Tuesday 30 October, 12:30-13:30
Leeuwenborch C0083
Problems in paradise: Airbnb, the ‘sharing economy’ and social reproduction in New Zealand’s regional tourist towns
Stella Pennell
Since its inception in 2008 Airbnb has become the largest accommodation provider in the world. In New Zealand regional tourist towns are disproportionately represented, making them suitable sites for investigation of the Airbnb phenomenon. Drawing on interviews conducted in 2017 with Airbnb hosts from four regional tourist towns in New Zealand, a biopolitical lens illuminates forms of social reproduction emerging for these Airbnb hosts at community, family and personal levels. Airbnb is emblematic of ‘platform capitalism’: capitalism operated through digital infrastructures. Airbnb’s ‘dividuation’ of subjects (hosts) into data bites produces forms of subjectivity anticipated, but not guaranteed, to be amenable to the ‘dataveillance’ by which the platform operates. This research identifies three forms of subjectivity that allow hosts to engage with different effects.

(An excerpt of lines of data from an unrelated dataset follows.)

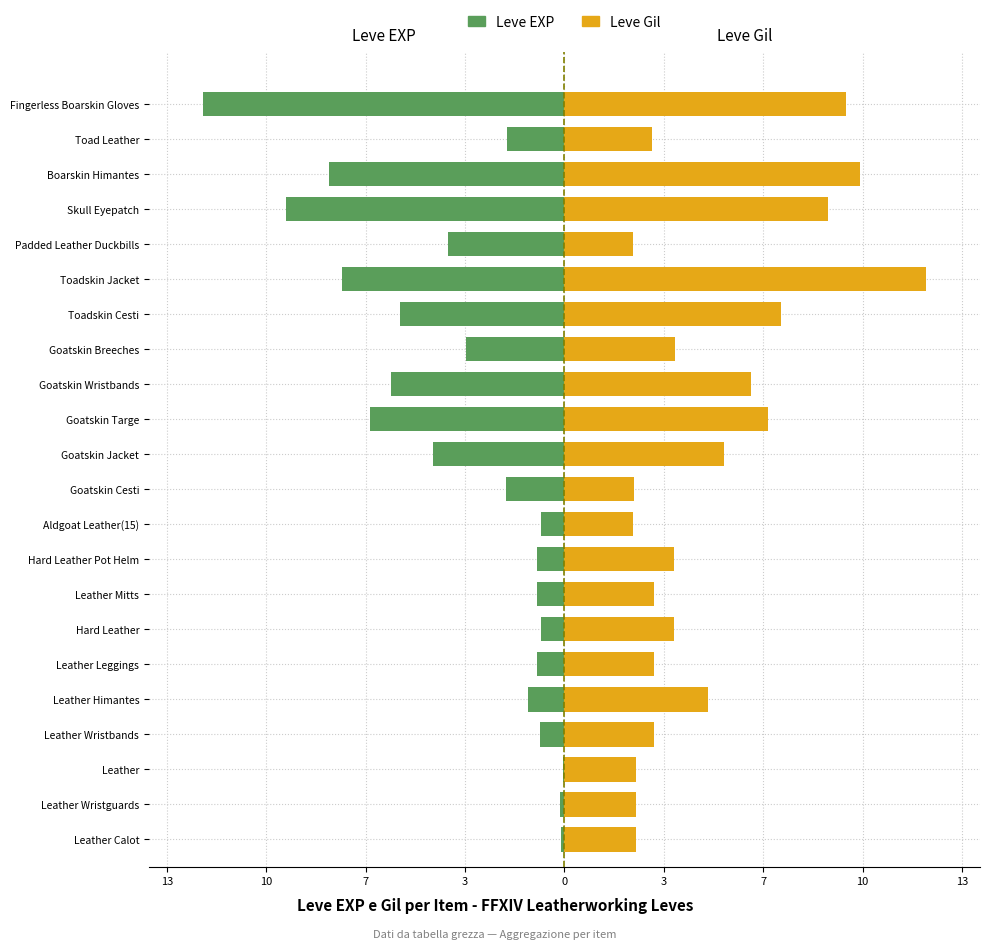

Reading left to right, extract all data points from this chart.

Leve EXP: -0.1	-0.2	-0.1	-0.8	-1.2	-0.9	-0.8	-0.9	-0.9	-0.8	-1.9	-4.4	-6.4	-5.8	-3.3	-5.5	-7.4	-3.9	-9.3	-7.8	-1.9	-12.0
Leve Gil: 2.4	2.4	2.4	3.0	4.8	3.0	3.6	3.0	3.6	2.3	2.3	5.3	6.8	6.2	3.7	7.2	12.0	2.3	8.8	9.8	2.9	9.4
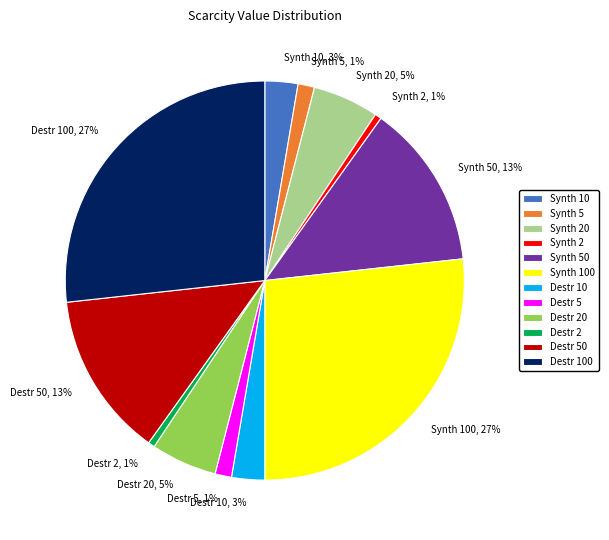

True or false: Destr 100 accounts for 16% of the total.

False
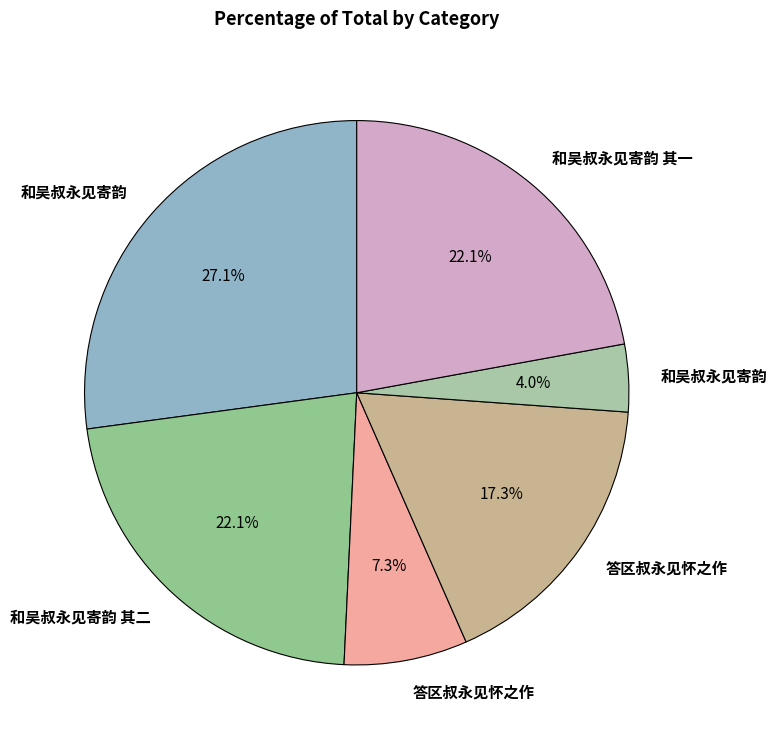

How many slices are in this pie chart?

6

This set of subject-positions illuminate the calculative rationalities and material and affective resources employed by Airbnb hosts amidst a horizon of biopolitical contradictions.
Stella Pennell is a PhD candidate at Massey University, New Zealand, currently at WUR on a guest fellowship with CSPS. Stella’s research interests are in regional sociology and tourism.